Tasks to carry out
1. List every area measurement in hectares given in the passage on the Potsdam Botanical Garden, and state what each one describes.
2. Repeat the passage on the Potsdam Botanical Garden from "The garden was" up to and including "and outdoor space.".
3. Go on with the passage on the Potsdam Botanical Garden, beginning after its final sentence.

Document segment
------------------------------

The Botanical Garden in Potsdam (Botanischer Garten Potsdam or Botanischer Garten der Universität Potsdam), is a botanical garden and arboretum maintained by the University of Potsdam. It has a total area of 8.5 hectares, of which 5 hectares are open to the public, and is located immediately southwest of the Orangery Palace at Maulbeerallee 2, Potsdam, in the German state of Brandenburg. It is open daily; an admission fee is charged for the glasshouses only (2017).

The garden was established in 1950 on two adjacent plots of land: part of the Sanssouci Park, and the Paradise Garden (about 2.5 hectares). After World War II, the Sanssouci park was controlled by the Red Army, and briefly formed a branch of the Moscow Botanical Garden of Academy of Sciences. In 1950 today's garden was created at the northern edge of Sanssouci with the Maulbeerallee dividing the garden into two distinct areas. To the north is the Paradise Garden, now a teaching and display garden; and to the south side is the institute building, greenhouses, and outdoor space.

------------------------------

Stored data entries

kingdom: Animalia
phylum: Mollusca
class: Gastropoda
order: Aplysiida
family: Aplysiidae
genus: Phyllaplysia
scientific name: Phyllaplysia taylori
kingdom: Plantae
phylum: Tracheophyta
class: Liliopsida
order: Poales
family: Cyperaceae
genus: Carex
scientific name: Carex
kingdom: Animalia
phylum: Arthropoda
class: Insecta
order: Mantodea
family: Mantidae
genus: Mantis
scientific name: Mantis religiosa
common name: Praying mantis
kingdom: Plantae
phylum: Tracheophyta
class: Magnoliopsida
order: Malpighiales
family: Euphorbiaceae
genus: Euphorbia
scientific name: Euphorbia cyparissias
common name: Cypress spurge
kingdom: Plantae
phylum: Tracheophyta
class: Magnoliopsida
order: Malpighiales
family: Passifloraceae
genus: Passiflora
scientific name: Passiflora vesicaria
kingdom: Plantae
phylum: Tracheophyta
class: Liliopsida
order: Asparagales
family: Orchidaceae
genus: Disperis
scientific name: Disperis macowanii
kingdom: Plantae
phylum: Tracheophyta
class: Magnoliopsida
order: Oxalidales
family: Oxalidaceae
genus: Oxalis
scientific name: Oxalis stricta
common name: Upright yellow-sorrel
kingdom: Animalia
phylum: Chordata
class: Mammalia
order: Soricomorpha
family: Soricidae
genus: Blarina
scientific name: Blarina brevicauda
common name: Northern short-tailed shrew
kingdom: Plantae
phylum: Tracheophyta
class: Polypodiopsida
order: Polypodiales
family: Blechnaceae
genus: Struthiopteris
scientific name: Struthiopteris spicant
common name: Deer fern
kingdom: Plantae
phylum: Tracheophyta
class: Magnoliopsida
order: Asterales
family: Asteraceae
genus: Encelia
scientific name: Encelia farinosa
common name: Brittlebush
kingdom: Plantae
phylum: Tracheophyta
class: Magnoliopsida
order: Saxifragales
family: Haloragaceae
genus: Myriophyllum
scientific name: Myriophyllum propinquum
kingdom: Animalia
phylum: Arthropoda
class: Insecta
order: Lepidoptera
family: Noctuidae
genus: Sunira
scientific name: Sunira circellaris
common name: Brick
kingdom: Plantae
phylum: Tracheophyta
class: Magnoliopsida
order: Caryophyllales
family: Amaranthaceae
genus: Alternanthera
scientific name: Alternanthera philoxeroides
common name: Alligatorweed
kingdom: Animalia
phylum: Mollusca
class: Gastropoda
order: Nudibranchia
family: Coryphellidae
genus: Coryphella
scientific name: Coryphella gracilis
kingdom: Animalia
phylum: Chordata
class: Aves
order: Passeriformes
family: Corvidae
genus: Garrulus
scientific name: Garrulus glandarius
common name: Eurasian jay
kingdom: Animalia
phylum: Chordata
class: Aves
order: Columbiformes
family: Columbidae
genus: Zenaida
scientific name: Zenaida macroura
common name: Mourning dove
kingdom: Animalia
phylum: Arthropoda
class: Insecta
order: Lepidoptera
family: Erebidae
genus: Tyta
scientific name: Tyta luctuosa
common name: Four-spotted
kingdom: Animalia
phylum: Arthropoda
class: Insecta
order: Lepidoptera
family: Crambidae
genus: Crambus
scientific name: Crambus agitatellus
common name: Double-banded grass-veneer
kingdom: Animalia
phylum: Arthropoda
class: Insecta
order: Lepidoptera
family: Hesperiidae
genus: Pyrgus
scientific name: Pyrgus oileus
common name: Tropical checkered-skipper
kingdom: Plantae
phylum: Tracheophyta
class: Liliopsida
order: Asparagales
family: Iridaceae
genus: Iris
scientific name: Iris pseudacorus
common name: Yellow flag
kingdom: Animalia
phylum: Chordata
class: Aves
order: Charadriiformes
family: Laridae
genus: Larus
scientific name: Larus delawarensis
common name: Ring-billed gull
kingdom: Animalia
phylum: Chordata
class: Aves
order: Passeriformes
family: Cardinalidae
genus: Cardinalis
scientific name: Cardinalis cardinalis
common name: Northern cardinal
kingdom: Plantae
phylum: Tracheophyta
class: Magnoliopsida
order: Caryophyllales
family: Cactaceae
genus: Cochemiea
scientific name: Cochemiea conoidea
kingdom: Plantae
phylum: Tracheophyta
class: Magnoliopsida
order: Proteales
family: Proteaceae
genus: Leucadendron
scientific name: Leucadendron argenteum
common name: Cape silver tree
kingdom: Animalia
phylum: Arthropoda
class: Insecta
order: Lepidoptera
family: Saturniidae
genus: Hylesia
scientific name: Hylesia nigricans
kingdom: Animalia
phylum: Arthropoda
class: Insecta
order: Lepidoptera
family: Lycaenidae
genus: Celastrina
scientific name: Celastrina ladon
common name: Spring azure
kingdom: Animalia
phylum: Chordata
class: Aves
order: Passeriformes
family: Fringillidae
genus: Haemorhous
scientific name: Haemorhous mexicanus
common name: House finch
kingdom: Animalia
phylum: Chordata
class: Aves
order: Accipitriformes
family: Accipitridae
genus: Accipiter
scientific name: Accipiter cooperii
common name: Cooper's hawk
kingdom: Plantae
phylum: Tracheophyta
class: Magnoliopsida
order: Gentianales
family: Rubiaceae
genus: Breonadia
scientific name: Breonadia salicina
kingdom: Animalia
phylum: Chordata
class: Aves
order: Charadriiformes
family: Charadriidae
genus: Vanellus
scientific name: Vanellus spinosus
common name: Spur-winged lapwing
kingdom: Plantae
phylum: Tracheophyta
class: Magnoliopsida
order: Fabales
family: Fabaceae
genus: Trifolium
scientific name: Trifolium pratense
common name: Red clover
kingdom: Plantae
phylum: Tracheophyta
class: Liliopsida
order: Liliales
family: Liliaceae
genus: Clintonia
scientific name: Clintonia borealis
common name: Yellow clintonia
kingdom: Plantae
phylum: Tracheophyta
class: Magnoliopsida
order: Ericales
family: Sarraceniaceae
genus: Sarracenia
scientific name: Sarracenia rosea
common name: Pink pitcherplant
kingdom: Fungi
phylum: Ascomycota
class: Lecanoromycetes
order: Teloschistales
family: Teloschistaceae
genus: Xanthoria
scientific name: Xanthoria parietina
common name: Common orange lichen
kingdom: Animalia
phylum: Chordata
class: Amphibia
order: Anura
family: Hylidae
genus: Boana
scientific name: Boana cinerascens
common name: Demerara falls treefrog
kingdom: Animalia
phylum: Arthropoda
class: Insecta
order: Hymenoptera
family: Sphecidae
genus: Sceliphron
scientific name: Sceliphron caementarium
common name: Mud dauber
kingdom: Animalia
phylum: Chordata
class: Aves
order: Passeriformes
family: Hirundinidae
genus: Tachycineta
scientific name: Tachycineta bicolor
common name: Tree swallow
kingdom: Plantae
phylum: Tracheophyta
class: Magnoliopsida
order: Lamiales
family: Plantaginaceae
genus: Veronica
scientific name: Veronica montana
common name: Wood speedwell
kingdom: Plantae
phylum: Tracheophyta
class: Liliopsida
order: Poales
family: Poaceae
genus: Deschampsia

------------------------------

Responses to the exercise
1.
- 8.5 hectares: the total area of the garden
- 5 hectares: the part of the garden open to the public
- about 2.5 hectares: the Paradise Garden

2.
The garden was established in 1950 on two adjacent plots of land: part of the Sanssouci Park, and the Paradise Garden (about 2.5 hectares). After World War II, the Sanssouci park was controlled by the Red Army, and briefly formed a branch of the Moscow Botanical Garden of Academy of Sciences. In 1950 today's garden was created at the northern edge of Sanssouci with the Maulbeerallee dividing the garden into two distinct areas. To the north is the Paradise Garden, now a teaching and display garden; and to the south side is the institute building, greenhouses, and outdoor space.

3.
Today the garden cultivates about 9,000 taxa, with excellent collections of succulents (880), Begoniaceae (89 spp.), Araceae (c.250 spp.), Aizoaceae (c.260 spp.), Haworthia (55 spp.), ferns (230), Australian Proteaceae, orchids (320), chimaeras, invasive species, and Chinese medical herbs.

The garden cultivates about 4,000 taxa outdoors, including 50 species from Brandenburg that are threatened with extinction. Major outdoor sections include an arboretum; collections from East Asia and Eurasian steppes; the Central European deciduous forest; North American prairies; an alpine garden; rhododendrons; wild flowers; a rose garden; marsh and aquatic plants; morphological gardens illustrating a variety of leaves, shoots, roots, flowers, and fruit; useful plants including dyeing, fiber, and food crops; medicinal and aromatic plants; and protected and endangered plants from Germany.

The garden's ten greenhouses (approximately 3,000 m^{2} total area) contain about 4,600 tropical and subtropical species in a palm house, epiphyte house, orchid house, fern house, cactus house, aquarium house, Victoria house, etc. These houses also contain coffee and cocoa trees, sugarcane, cotton, cassava, guava, begonias, and carnivorous plants.